For the initial boot, it is a good idea to connect to the console, check out the container, then break out of the console. This is analogous to zlogin -C in Solaris. The -e option sets the break character, which defaults to 'a'. I found this can interfere with other programs that depend on Ctrl+a, so I set it to 'b'.

$ lxc-console -n web -e b
	Type <Ctrl+b q> to exit the console, <Ctrl+b Ctrl+b> to enter Ctrl+b itself
web login: ubuntu
Password: ubuntu

[email protected]:~$ hostname
web
[email protected]:~$
[ctrl+b]  [q]
$ 

See /usr/share/doc/lxc/examples for more examples.

After the initial boot, use lxc-attach to go straight to a root shell in the container. "exit" returns to the host. This is analogous to zlogin without the -C option.

$ lxc-attach -n web
[email protected]:/# exit
$ 

6) Additional configuration

Autostart

Note: the following configuration is not working for me. Will fix eventually
To enable a container to start on boot, add the following section to the container config file

vi ~/.local/share/lxc/web/config
...
# Auto start
lxc.group = onboot
lxc.start.auto = 1
lxc.start.delay = 5
...

Read more about container configuration options in lxc.container.conf(5):

man lxc.container.conf

Bind Mounts

It may be desirable to share certain directories in the host with processes in the container. The simplest way to do this is to add bind mount enties in the container configuration. The following mounts a web document root as read-only in the container, to be served by Apache:

vi ~/.local/share/lxc/web/config
...
# Bind mounts
lxc.mount.entry = /nas/www /lxc/web/rootfs/var/www none defaults,bind,create=dir 0 0
...

Troubleshooting

"Assertion failed" when starting container

Though the bug is now fixed (update your server), when I first started using unprivileged LXC on Ubuntu 14.04, my non-root user would occasionally lose its cgroups - the tagging mechanism that allows container process and I/O separation. Verify the current cgroups with

$ cat /proc/self/cgroup

It should say /user/<UID>.user/<N>.session for everything. If it does not, the cgroups can be reinitialized, but it requires (temporary) access to sudo by the user in question.

$ for c in hugetlb cpuset cpu cpuacct memory devices freezer blkio perf_event; do
sudo dbus-send --print-reply --address=unix:path=/sys/fs/cgroup/cgmanager/sock \
--type=method_call \
/org/linuxcontainers/cgmanager org.linuxcontainers.cgmanager0_0.Create \
string:$c string:$USER

sudo dbus-send --print-reply --address=unix:path=/sys/fs/cgroup/cgmanager/sock \
--type=method_call \
/org/linuxcontainers/cgmanager org.linuxcontainers.cgmanager0_0.Chown \
string:$c string:$USER int32:$(id -u) int32:$(id -g)

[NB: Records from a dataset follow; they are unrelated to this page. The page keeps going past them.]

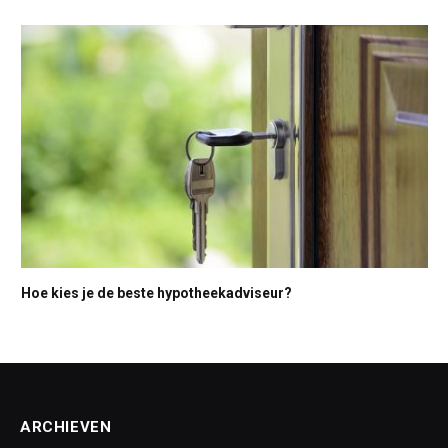
Hoe kies je de beste hypotheekadviseur?
ARCHIEVEN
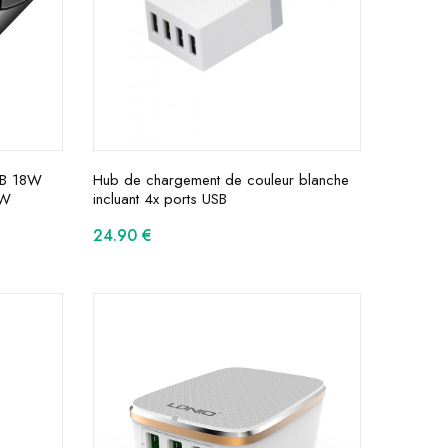
SB 18W
Hub de chargement de couleur blanche
0W
incluant 4x ports USB
24.90
€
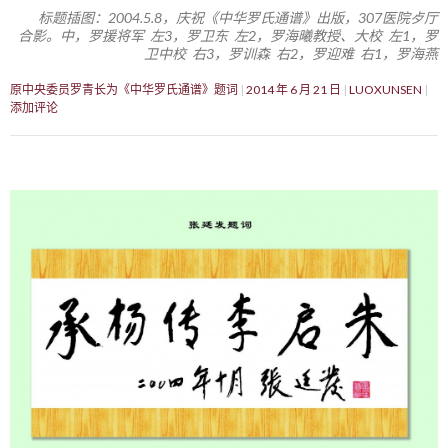
标题插图：2004.5.8，庆祝《中华罗氏通谱》出版，307医院歺厅
合影。中，罗援将军 左3，罗卫东 左2，罗海曦教授、大校 左1，罗
卫中校 右3，罗训森 右2，罗迎难 右1，罗海燕
原中央委员罗青长为《中华罗氏通谱》题词
2014 年 6 月 21 日
LUOXUNSEN
添加评论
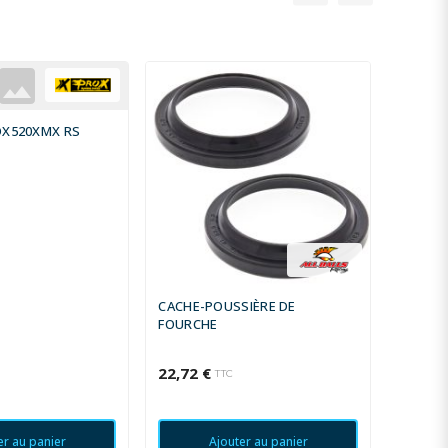
OX520XMX RS
HANDLE
CACHE-POUSSIÈRE DE
FOURCHE
22,72 €
56,77 
TTC
er au panier
Ajouter au panier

dbus-send --print-reply --address=unix:path=/sys/fs/cgroup/cgmanager/sock \
--type=method_call \
/org/linuxcontainers/cgmanager org.linuxcontainers.cgmanager0_0.MovePid \
string:$c string:$USER int32:$$
done

This is from lxc bug 181

Apache: ulimit: error setting limit (Operation not permitted)

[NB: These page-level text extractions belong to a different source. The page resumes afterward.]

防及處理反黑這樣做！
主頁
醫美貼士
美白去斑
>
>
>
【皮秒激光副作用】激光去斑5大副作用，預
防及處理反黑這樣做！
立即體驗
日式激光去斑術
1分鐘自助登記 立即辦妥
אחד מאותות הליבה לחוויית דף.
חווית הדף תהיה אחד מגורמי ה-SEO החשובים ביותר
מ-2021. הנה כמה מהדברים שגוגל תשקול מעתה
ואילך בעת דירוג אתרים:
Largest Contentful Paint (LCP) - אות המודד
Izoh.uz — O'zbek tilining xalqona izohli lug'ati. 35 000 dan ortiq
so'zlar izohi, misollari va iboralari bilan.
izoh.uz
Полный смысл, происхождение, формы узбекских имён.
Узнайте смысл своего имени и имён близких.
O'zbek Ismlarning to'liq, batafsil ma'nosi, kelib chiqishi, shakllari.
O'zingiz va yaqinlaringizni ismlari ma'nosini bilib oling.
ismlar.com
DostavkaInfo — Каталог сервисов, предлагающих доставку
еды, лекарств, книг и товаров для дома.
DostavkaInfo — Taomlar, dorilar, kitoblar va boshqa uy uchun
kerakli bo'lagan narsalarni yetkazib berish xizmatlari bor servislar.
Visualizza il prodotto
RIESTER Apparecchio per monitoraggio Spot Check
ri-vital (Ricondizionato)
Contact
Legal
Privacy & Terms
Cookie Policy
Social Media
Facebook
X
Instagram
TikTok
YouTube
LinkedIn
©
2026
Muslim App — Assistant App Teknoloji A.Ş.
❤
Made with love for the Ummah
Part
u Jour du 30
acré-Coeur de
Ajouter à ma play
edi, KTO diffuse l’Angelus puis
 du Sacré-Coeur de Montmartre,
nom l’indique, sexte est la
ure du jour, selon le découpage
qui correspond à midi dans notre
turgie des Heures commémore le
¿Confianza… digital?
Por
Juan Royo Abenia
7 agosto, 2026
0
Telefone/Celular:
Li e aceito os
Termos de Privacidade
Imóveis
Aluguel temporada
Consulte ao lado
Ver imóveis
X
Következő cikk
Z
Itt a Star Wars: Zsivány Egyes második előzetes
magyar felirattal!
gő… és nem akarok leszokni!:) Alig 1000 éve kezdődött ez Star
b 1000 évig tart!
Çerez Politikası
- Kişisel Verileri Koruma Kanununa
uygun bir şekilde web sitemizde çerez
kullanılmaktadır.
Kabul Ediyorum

Normally, Apache runs as root and it is able to raise the number of open files permitted to it to 8192. In Ubuntu 14.04, the defaults are 1024 for the soft limit (which may be raised by process up to the hard limit) and 4096 for the hard limit (may only be raised by root).

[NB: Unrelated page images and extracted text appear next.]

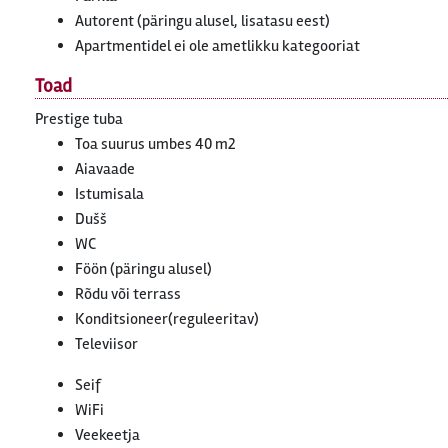
Autorent (päringu alusel, lisatasu eest)
Apartmentidel ei ole ametlikku kategooriat
Toad
Prestige tuba
Toa suurus umbes 40 m2
Aiavaade
Istumisala
Dušš
WC
Föön (päringu alusel)
Rõdu või terrass
Konditsioneer(reguleeritav)
Televiisor
Seif
WiFi
Veekeetja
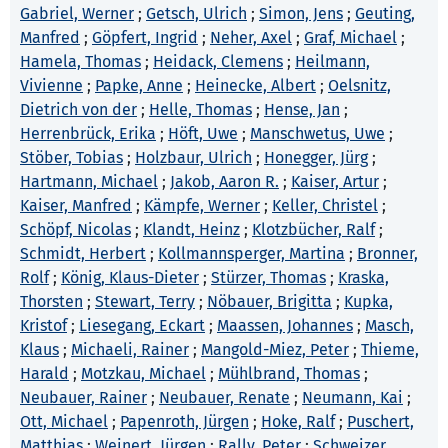
Gabriel, Werner
;
Getsch, Ulrich
;
Simon, Jens
;
Geuting,
Manfred
;
Göpfert, Ingrid
;
Neher, Axel
;
Graf, Michael
;
Hamela, Thomas
;
Heidack, Clemens
;
Heilmann,
Vivienne
;
Papke, Anne
;
Heinecke, Albert
;
Oelsnitz,
Dietrich von der
;
Helle, Thomas
;
Hense, Jan
;
Herrenbrück, Erika
;
Höft, Uwe
;
Manschwetus, Uwe
;
Stöber, Tobias
;
Holzbaur, Ulrich
;
Honegger, Jürg
;
Hartmann, Michael
;
Jakob, Aaron R.
;
Kaiser, Artur
;
Kaiser, Manfred
;
Kämpfe, Werner
;
Keller, Christel
;
Schöpf, Nicolas
;
Klandt, Heinz
;
Klotzbücher, Ralf
;
Schmidt, Herbert
;
Kollmannsperger, Martina
;
Bronner,
Rolf
;
König, Klaus-Dieter
;
Stürzer, Thomas
;
Kraska,
Thorsten
;
Stewart, Terry
;
Nöbauer, Brigitta
;
Kupka,
Kristof
;
Liesegang, Eckart
;
Maassen, Johannes
;
Masch,
Klaus
;
Michaeli, Rainer
;
Mangold-Miez, Peter
;
Thieme,
Harald
;
Motzkau, Michael
;
Mühlbrand, Thomas
;
Neubauer, Rainer
;
Neubauer, Renate
;
Neumann, Kai
;
Ott, Michael
;
Papenroth, Jürgen
;
Hoke, Ralf
;
Puschert,
Matthias
;
Weinert, Jürgen
;
Rally, Peter
;
Schweizer,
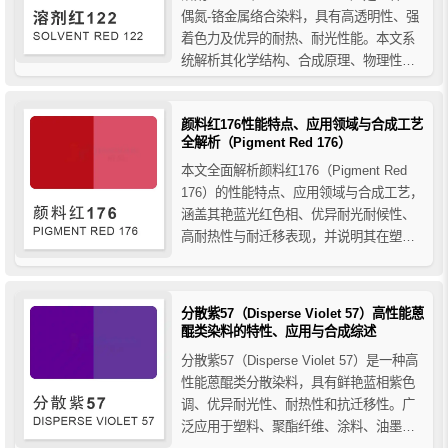
偶氮-铬金属络合染料，具有高透明性、强
着色力及优异的耐热、耐光性能。本文系
统解析其化学结构、合成原理、物理性质
及应用特点，详细介绍其在木器漆、真空
电镀、印刷油墨、皮革涂饰、铝箔着色及
颜料红176性能特点、应用领域与合成工艺
塑料透明涂层等领域的应用，并对比其与
全解析（Pigment Red 176）
颜料红122的本质区别，同时说明金属络合
染料...
本文全面解析颜料红176（Pigment Red
176）的性能特点、应用领域与合成工艺，
涵盖其艳蓝光红色相、优异耐光耐候性、
高耐热性与耐迁移表现，并说明其在塑
料、油墨、涂料和橡胶中的广泛应用，是
选择高性能红色有机颜料的技术型参考指
南。
分散紫57（Disperse Violet 57）高性能蒽
醌类染料的特性、应用与合成综述
分散紫57（Disperse Violet 57）是一种高
性能蒽醌类分散染料，具有鲜艳蓝相紫色
调、优异耐光性、耐热性和抗迁移性。广
泛应用于塑料、聚酯纤维、涂料、油墨及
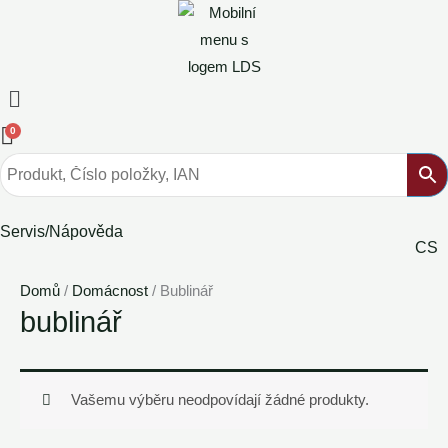
Přeskočit
na
obsah
Jídelní
lístek
0
Servis/Nápověda
CS
Domů
/
Domácnost
/ Bublinář
bublinář
Vašemu výběru neodpovídají žádné produkty.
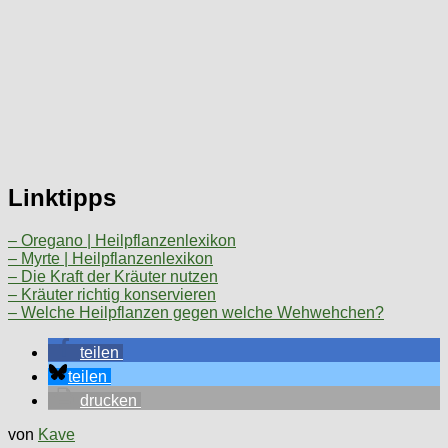
Linktipps
– Oregano | Heilpflanzenlexikon
– Myrte | Heilpflanzenlexikon
– Die Kraft der Kräuter nutzen
– Kräuter richtig konservieren
– Welche Heilpflanzen gegen welche Wehwehchen?
teilen
teilen
drucken
von
Kave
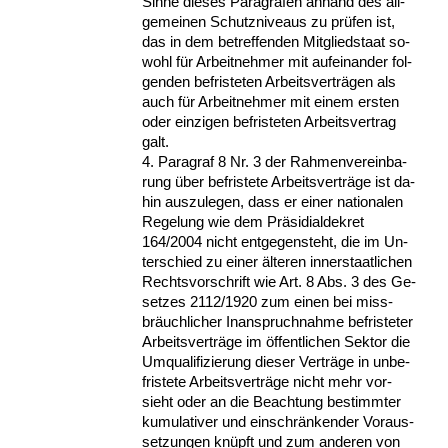
Sin­ne die­ses Pa­ra­gra­fen an­hand des all­
ge­mei­nen Schutz­ni­veaus zu prüfen ist,
das in dem be­tref­fen­den Mit­glied­staat so­
wohl für Ar­beit­neh­mer mit auf­ein­an­der fol­
gen­den be­fris­te­ten Ar­beits­verträgen als
auch für Ar­beit­neh­mer mit ei­nem ers­ten
oder ein­zi­gen be­fris­te­ten Ar­beits­ver­trag
galt.
4. Pa­ra­graf 8 Nr. 3 der Rah­men­ver­ein­ba­
rung über be­fris­te­te Ar­beits­verträge ist da­
hin aus­zu­le­gen, dass er ei­ner na­tio­na­len
Re­ge­lung wie dem Präsi­di­al­de­kret
164/2004 nicht ent­ge­gen­steht, die im Un­
ter­schied zu ei­ner älte­ren in­ner­staat­li­chen
Rechts­vor­schrift wie Art. 8 Abs. 3 des Ge­
set­zes 2112/1920 zum ei­nen bei miss­
bräuch­li­cher In­an­spruch­nah­me be­fris­te­ter
Ar­beits­verträge im öffent­li­chen Sek­tor die
Um­qua­li­fi­zie­rung die­ser Verträge in un­be­
fris­te­te Ar­beits­verträge nicht mehr vor­
sieht oder an die Be­ach­tung be­stimm­ter
ku­mu­la­ti­ver und ein­schränken­der Vor­aus­
set­zun­gen knüpft und zum an­de­ren von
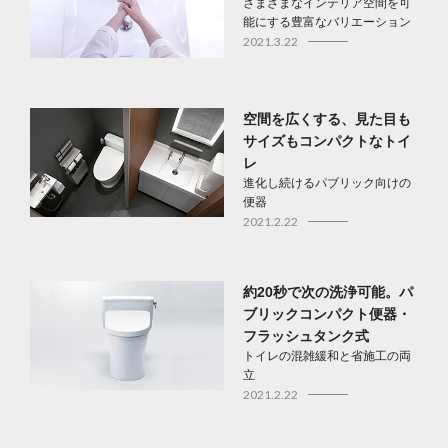
さまざまなインテリア空間を可
能にする豊富なバリエーション
2021.3.22
空間を広くする、見た目も
サイズもコンパクトなトイ
レ
進化し続けるパブリック向けの
便器
2021.2.22
約20秒で次の洗浄可能。パ
ブリックコンパクト便器・
フラッシュタンク式
トイレの混雑緩和と省施工の両
立
2021.2.22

In an unprivileged container, even a process running as root is really mapped to an unprivileged user in the host OS, so the attempt to raise the hard limit is denied. To fix this limitation for Apache, set the hard limit for the user running the container as follows:

$ sudo vi /etc/security/limits.conf
	lxcd            soft    nofile          1024
	lxcd            hard    nofile          8192

Additional Reading

For more details about LXC 1.0 in Ubuntu 14.04, including its interaction with AppArmor, nested containers, cloning, and more, see the Ubuntu LXC Help Page. I also got most of my details from this excellent LXC 1.0 web series by St├ęphane Graber, a core Ubuntu developer and LXC upstream maintainer.